» **What to work on**
Reproduce the lornoxicam passage from the words "An fMRI-compatible pain" through "mg kg(-1)) (n=11).", substituting "participants" for "volunteers".

» **Passage for review**
Lornoxicam like other non-steroidal anti-inflammatory drugs (NSAIDs) is widely used for postoperative pain therapy. Evaluation of the effect of lornoxicam on cerebral processing of surgical pain was thus the aim of the present functional magnetic resonance imaging (fMRI) study.


An fMRI-compatible pain model that mimics surgical pain was used to induce pain rated 4-5 on a visual analogue scale (VAS) at the anterior margin of the right tibia in volunteers (n=22) after i.v. administration of saline (n=11) or lornoxicam (0.1 mg kg(-1)) (n=11).


Lornoxicam, which significantly reduced pain sensation [VAS: mean (sd) 4.6 (0.7) vs 1.2 (1.5)], completely suppressed pain-induced activation in the SII/operculum, anterior cingulate cortex, insula, parietal (inferior), prefrontal (inferior, medial), temporal (inferior, medial/superior) lobe, cerebellum, and contralateral (e.g. left-sided) postcentral gyrus (SI). Only the hippocampus and the contralateral superior parietal lobe (BA 7) were activated.


As compared with saline, lornoxicam typically suppressed pain-induced brain activation in all regions except the hippocampus. Furthermore, de novo activation was found in the contralateral, superior parietal lobe (BA 7).

Entries drawn from a collection:

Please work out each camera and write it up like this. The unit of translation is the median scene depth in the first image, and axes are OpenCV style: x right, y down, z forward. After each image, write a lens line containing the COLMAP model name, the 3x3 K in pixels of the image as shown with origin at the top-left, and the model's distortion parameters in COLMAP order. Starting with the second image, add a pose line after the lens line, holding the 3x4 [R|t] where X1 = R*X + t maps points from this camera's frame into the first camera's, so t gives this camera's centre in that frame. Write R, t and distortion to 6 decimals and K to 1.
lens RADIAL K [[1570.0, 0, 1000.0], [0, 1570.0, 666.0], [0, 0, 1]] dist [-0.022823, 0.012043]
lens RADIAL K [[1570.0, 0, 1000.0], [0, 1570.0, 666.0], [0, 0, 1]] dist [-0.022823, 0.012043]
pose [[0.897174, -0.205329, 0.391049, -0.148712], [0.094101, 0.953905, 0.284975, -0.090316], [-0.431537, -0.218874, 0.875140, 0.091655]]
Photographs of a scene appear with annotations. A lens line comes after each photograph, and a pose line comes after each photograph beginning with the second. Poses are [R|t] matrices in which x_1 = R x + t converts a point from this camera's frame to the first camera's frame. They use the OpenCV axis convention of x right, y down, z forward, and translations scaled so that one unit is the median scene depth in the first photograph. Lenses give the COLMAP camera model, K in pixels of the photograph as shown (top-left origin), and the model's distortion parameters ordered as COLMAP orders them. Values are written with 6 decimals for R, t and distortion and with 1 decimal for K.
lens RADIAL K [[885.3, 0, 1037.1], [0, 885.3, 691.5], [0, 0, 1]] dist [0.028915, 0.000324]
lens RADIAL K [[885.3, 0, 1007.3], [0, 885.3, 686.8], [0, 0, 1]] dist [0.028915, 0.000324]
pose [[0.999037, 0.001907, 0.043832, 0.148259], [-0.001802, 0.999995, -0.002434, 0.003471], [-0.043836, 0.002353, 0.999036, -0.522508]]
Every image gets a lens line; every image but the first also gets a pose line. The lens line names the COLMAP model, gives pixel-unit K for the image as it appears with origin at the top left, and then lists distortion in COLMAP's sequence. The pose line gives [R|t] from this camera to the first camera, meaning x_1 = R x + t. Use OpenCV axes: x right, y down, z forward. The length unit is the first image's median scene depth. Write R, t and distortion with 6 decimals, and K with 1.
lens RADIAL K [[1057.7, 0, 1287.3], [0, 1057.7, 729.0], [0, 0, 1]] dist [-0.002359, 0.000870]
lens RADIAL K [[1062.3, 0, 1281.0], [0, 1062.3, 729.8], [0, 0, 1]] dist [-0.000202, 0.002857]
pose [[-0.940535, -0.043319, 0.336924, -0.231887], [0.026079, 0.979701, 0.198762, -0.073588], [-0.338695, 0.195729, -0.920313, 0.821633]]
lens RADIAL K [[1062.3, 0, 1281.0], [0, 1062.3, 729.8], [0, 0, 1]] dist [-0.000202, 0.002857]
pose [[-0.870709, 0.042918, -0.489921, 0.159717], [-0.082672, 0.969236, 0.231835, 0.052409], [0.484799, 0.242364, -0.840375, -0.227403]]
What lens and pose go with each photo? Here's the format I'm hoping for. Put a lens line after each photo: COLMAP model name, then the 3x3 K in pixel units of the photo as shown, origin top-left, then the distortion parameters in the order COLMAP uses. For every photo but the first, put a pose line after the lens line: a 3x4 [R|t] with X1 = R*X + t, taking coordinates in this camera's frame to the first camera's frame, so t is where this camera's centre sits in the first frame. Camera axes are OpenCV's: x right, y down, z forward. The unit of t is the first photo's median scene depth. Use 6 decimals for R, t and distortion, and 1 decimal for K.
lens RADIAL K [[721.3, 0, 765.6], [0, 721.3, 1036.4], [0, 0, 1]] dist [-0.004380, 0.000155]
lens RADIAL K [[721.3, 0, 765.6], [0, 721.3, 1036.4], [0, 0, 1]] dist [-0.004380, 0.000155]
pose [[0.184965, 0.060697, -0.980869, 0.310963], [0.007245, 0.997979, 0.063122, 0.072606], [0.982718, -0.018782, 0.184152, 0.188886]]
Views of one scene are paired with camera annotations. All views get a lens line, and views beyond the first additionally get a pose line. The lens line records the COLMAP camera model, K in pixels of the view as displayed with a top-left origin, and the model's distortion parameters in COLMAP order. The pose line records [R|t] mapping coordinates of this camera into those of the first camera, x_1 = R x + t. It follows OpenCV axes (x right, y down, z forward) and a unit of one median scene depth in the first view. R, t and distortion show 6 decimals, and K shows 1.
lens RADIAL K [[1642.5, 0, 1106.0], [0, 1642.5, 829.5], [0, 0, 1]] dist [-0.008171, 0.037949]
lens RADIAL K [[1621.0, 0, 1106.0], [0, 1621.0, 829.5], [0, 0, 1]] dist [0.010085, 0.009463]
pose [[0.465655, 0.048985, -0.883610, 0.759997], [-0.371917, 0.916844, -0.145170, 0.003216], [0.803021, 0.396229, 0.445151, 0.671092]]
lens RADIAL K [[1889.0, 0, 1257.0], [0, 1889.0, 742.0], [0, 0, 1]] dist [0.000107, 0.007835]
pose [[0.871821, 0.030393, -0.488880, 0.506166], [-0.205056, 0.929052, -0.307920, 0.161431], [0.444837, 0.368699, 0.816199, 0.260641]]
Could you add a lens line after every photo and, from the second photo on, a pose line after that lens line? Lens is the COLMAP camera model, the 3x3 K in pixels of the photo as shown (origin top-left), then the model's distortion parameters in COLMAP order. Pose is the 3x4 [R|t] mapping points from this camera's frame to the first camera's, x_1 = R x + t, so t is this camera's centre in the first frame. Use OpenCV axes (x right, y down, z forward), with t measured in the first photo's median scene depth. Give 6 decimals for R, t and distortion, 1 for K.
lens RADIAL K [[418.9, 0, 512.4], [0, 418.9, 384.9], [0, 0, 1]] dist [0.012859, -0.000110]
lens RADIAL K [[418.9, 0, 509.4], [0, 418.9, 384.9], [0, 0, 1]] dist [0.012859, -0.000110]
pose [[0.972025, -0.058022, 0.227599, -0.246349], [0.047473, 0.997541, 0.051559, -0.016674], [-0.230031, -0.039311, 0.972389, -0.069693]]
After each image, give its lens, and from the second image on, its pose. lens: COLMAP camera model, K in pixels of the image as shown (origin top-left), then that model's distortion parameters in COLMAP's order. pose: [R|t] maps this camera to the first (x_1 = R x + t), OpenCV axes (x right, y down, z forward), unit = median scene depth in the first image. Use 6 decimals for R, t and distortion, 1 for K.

» **Solution for this exercise**
An fMRI-compatible pain model that mimics surgical pain was used to induce pain rated 4-5 on a visual analogue scale (VAS) at the anterior margin of the right tibia in participants (n=22) after i.v. administration of saline (n=11) or lornoxicam (0.1 mg kg(-1)) (n=11).